Wednesday, May 25, 2011

Wines of Jumilla: Bodegas Juan Gil

As we drive north from Jumilla, the vineyards stretch out to the rock faces of the surrounding hills.

It’s mid- April and the fields are brown and stony with only hints of greenery on the gnarled vines pruned close to the ground.

It’s a stark landscape that reminds me of my home on the Canadian prairies. The climate, the soil and the geography are harsh and demanding. They bring out the best in the people and in the wines.

The vines
Bodegas Juan Gil is a fourth-generation family winery that has earned a world-wide reputation for quality wine. At 700 to 850 metres in altitude, their vineyards are harvested much later (end of September to middle of October) than the vineyards at a lower altitude (and warmer temperatures) south of Jumilla.

The winery has over 350 hectares of vines. 120 hectares immediately surround the physical plant, which was constructed in 2000. The rest of the land has been purchased, one parcel at a time, from neighbouring farmers.

The vast majority of the land is planted with Monastrell grapes. The oldest vines are 60 years old, with many more that are 40 to 50 years old. Young vines, which are less woody, produce a great deal more fruit. Old vines produce less fruit and smaller grapes, but they have intense, concentrated flavour.

The vineyards are constantly being renewed with new plants replacing old, worn-out vines.

Individual attention
Many of the principles of mass production don’t apply to winemaking. The best grapes are collected in small baskets and sorted by hand. The grapes from each parcel are fermented in separate containers.

The older vines, with a low yield but rich flavour, are used for the wines that will be aged in barrels. The Juan Gil Monastrell, which has been aged for four months, comes from vines with an average age of 40 years. The vines used to make Juan Gil Monastrell 12 months are all over 40 years old.

Big red wines
Ripe Monastrell grapes, particularly from older vines, are full-bodied and high in alcohol. It’s the nature of the grape and a sign of a good quality Jumilla wine.

As a result, Juan Gil wines are very popular in California as they have the big flavour that consumers are familiar with from local, Californian wines.

The winery
Ten years ago, when the winery employees were designing their new plant, they very deliberately chose to focus their resources on the production facilities rather than more superficial features, such as the building façade.

The result is a clean, modern, efficient plant. It is air conditioned throughout with computers tracking every stage of the wine-making process.

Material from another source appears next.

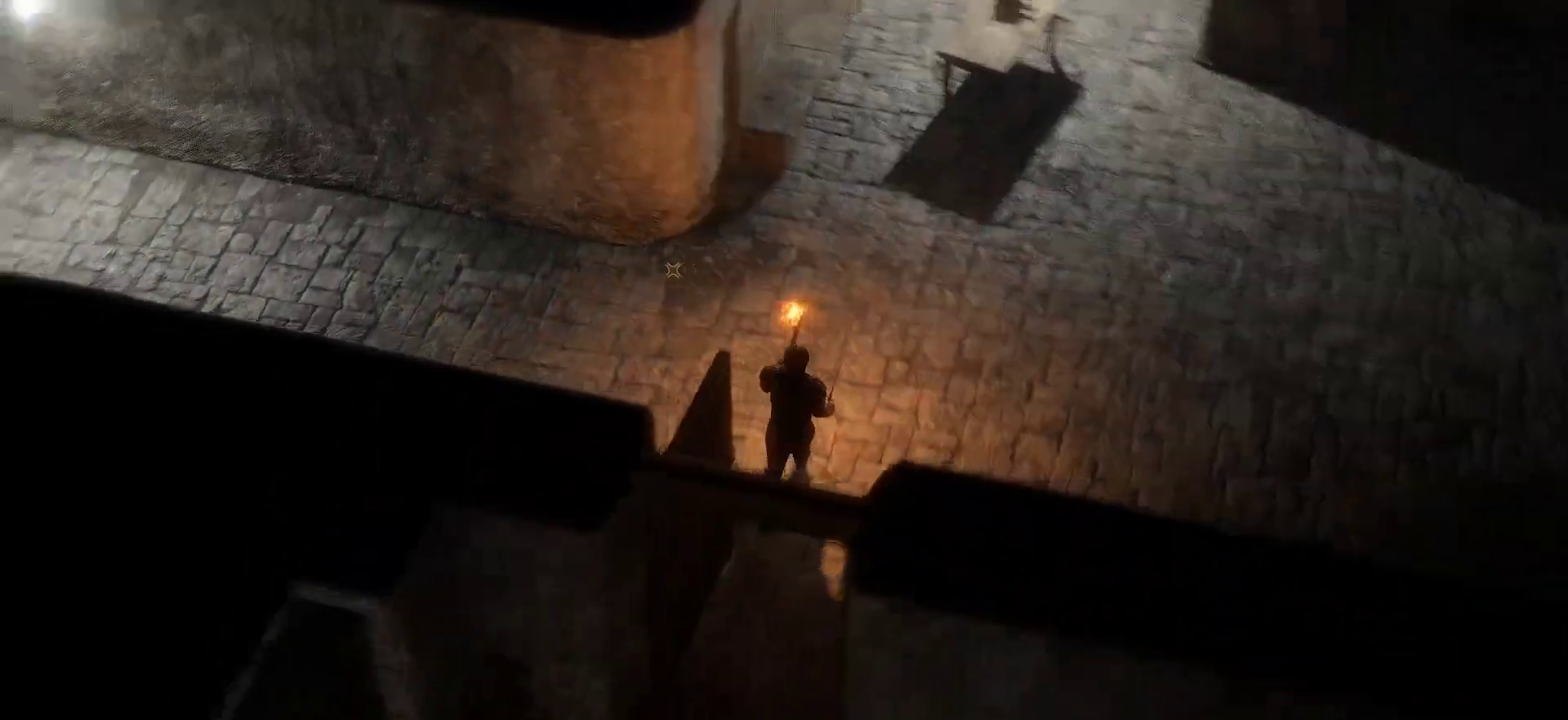
Gameplay with keyboard and mouse; each line is a JSON object with the keys and mouse buttons held at the frame after it. "events" lists presses ("down") and releases ("up") of "1", "2", "3", "4", "5", "a", "c", "d", "r", "s", "shift", "space", "tab", "w", "mouse_left", "mouse_wheel" and "mouse_right" between this image and that frame as [ms after this image, input, new state], when the widget could be followed in between. "mouse_left", "mouse_wheel", "mouse_right" = the "left", "wheel", "right" buttons of the "mouse" list. No other keys are recorded. "wheel" means that the mouse wheel is clicked or scrolled. Not read: mouse_move.
{"keys": ["a", "shift", "w"], "mouse": [], "events": [[66, "space", "up"], [200, "space", "down"], [300, "space", "up"]]}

There is tremendous attention to detail because details, such as cleanliness, will determine the quality of the final product. For example, the floors are white so that it’s easy to tell if they are truly clean at all times.

Coming soon to Saskatchewan
Juan Gil wines are sold extensively throughout Canada and the United States. They are readily available in Ontario and Quebec and will be available very, very soon in Saskatchewan.

Bodegas Juan Gil has chosen to offer a limited range of wines in order to ensure the quality of each one. Juan Gil 4 Months and Juan Gil 12 Months are both 100% Monastrell from older vines so you can expect full-bodied wines with lots of flavour. They go well with a meal.

Pedrera is also 100% Monastrell, but it comes from younger vines with an average age of 25 years and it has not been aged. As a result, it’s lighter and fruitier. It’s a good sipping wine – or, as the Spanish would say, it’s a good tapas wine.

Thank you
My sincere thanks to Loren Gil, the bodega’s Export Manager, for taking the time to give me an informative and enjoyable tour of the vineyards and winery.

Photo Credit: Bodegas Juan Gil

Jumilla, Spain: 5,000 years of growing grapes and making wine

4 comments:

Mary said...

Sounds so fun - we are planning to go in September but were curious about your transportation in Jumilla. Were you on a tour, did you rent a car or can you rent bikes and do a bike tour? the town of Jumilla is pretty small so we are having problems figuring it out on trip advisor. Thanks!

Penny McKinlay said...

I was on foot so chose nearby wineries. There are quite a few in the downtown area – Vina Campanero, San Isidro and Silvano Garcia for sure, plus some others. Bodegas Luzon is within walking distance although I took a taxi to save time. Bleda is quite close. Juan Gil doesn’t normally offer tours as they are quite remote.
There is a big wine festival in the fall, but I’m not sure of the dates.
The castle is definitely worth a visit, and there are some excellent museums. There are also some good restaurants serving authentic Spanish food.
I highly recommend contacting Sue Walker of Walker’s Tours. Sue and John are a retired British couple, and they offer free tours and great advice. Check out http://spainuncovered.com/walkers-tours-guided-walks-around-jumilla/ and http://blogs.angloinfo.com/jumilla-journal/. Sue’s blog even has a list of local restaurants.
Enjoy your trip! I would love to go back.

Matthew Thie said...

we stumbled on Jumilla on the way to Barcelona from Granada. Juan Gil had been recommended by fellow diners in Seville, so we drove out to the hard to find Bodega. By very good luck there was a group arriving who had called ahead to arrange a tour and we jumped on board. Really great story of the winery, great tour and tasting. We love their wines. Keep your eyes peeled for Monastrell, and especially Juan Gil. We also had a great meal at Reyes Catolicos and they serve excellent local wines :)

Penny McKinlay said...

Sounds great, Matthew. I had a good time in Jumilla and very much enjoy its wines.